The battle only lasted fifteen minutes but its consequences were long lasting. The news made its way from port to port. In Norfolk, the militia was summoned to control the crowds. British diplomat to America Augustus J. Foster, who understood the rage of American mobs, hastened out of his carriage in New York and proceeded incognito as soon as he heard the news. It was fortunate he did so, for a crowd almost immediately congregated and threatened to throw his horse and curricle into the Hudson River. An armed mob in Hampton boarded tenders which had come ashore from the British squadron and demolished two hundred casks of fresh water and burned one of the boats. The funeral of the Chesapeake man who died from his wounds, Robert MacDonald, brought out four thousand citizens, officials, and dignitaries. Multitudes of Americans called for war, but such a measure was not a compatible tenet of President Thomas Jefferson’s Republican Party. Nonetheless the government did act. Secretary of State James Madison, upon hearing the news wrote to Jefferson, “Having effected her lawless & bloody purpose, [The Leopard] returned immediately to anchor with her squadron within our jurisdiction. Hospitality under such circumstances ceases to be a duty; it becomes a degradation.” Consequentially, Jefferson issued a proclamation which declared American waters off-limits to all British ships and furthermore that the “Interdicted ships are enemies”  and should the British land any men, his orders were to “Kill or capture them as enemies.”  On July 5, the cabinet called on state governors to make a militia force ready 100,000 men strong. Six months after the attack on the Chesapeake, Congress passed the Embargo Act of 1807, which effectively banned all trade between the United States and all other nations, essentially informing England and France to stop interfering with American vessels. Naturally this act caused exports to plummet. They fell indeed, at an alarming $22 million from a comfortable $108 million just before the Act. The government realized its self afflicting blunder, and the act was repealed in March 1809, the day before Madison was sworn in. Seven hundred gathered in Norfolk and gave a solemn toast to the wounded and dead of the Chesapeake to these bold words, “Their blood cries for vengeance, and when our Government directs, vengeance we shall have.”


While the British squadron did not leave, they certainly lied low until the sense of American rage began to ease. In England, the Vice-Admiral’s rigid order was disavowed by the Admiralty and he was recalled to London. Humphreys too was sent back to England and placed on half pay never again to command a ship at sea. The government offered to pay compensation to the families of the American seamen who were killed and publicly announced that it was contrary to British policy to stop national ships belonging to neutral power.
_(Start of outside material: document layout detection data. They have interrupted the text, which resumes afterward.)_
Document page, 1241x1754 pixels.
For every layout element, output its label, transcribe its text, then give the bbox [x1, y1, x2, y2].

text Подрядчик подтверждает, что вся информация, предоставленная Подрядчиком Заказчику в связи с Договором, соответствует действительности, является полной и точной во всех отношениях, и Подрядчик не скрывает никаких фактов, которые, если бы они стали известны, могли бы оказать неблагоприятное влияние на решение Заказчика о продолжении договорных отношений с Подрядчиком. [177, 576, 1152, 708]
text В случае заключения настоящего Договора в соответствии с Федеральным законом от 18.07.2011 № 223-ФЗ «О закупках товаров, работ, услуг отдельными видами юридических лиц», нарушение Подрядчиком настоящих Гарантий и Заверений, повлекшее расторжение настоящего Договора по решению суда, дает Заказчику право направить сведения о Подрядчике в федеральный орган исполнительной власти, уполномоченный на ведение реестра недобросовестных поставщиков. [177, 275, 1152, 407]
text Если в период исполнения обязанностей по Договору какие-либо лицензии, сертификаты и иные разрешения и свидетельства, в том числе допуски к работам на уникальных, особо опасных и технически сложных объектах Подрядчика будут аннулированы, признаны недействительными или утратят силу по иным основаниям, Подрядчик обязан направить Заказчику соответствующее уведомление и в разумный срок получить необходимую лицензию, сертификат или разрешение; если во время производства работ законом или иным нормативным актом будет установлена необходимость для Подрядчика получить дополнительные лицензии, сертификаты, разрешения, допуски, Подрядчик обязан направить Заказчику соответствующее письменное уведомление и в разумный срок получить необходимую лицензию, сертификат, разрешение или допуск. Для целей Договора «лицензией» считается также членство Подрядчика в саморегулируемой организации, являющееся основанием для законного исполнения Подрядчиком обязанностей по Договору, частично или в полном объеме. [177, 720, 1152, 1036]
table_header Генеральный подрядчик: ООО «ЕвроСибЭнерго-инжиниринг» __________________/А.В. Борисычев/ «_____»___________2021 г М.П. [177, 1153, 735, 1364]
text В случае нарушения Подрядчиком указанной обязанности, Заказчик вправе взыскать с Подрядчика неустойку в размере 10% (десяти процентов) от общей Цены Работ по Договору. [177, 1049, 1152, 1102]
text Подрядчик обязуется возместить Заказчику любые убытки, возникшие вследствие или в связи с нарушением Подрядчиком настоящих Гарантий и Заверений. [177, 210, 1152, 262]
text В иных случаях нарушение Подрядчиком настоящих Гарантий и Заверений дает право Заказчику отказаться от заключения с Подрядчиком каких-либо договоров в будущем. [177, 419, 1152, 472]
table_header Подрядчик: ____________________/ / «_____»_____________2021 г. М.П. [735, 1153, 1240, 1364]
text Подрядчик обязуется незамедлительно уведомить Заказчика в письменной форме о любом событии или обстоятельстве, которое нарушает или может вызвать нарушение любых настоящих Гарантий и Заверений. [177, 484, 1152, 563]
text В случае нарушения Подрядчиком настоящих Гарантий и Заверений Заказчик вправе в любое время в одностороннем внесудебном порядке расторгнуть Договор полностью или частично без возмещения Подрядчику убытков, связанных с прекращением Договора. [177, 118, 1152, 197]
Despite these conciliatory acts, the British government adamantly denied a comprehensive resolution halting the impressing of sailors on American ships. In Canada, British General Isaac Brock noted that “Every American newspaper teems with violent and hostile resolutions against England, and associations are forming in every town for the ostensible purpose of attacking these Provinces.” It wasn’t only the newspapers, president Thomas Jefferson himself stated, “If the English do not give us the satisfaction we demand, we will take Canada.”


For want of a nail the shoe was lost.
For want of a shoe the horse was lost.
For want of a horse the rider was lost.
For want of a rider the message was lost.
For want of a message the battle was lost.
For want of a battle the kingdom was lost.
And all for the want of a horseshoe nail.

This 14th century rhyme reminds me of the Chesapeake. For want of proper gunpowder, correct cannon cartridges, a cleared deck, manpower, and command the Chesapeake fell to the Leapard. From the moment the ship left the Washington dock, to the every ill circumstance it encountered, to the passengers and their overwhelming baggage, to the four deserters enlisting with the Chesapeake, and to the disastrous event which followed the Chesapeake testifies to a carefully designed providence in our history.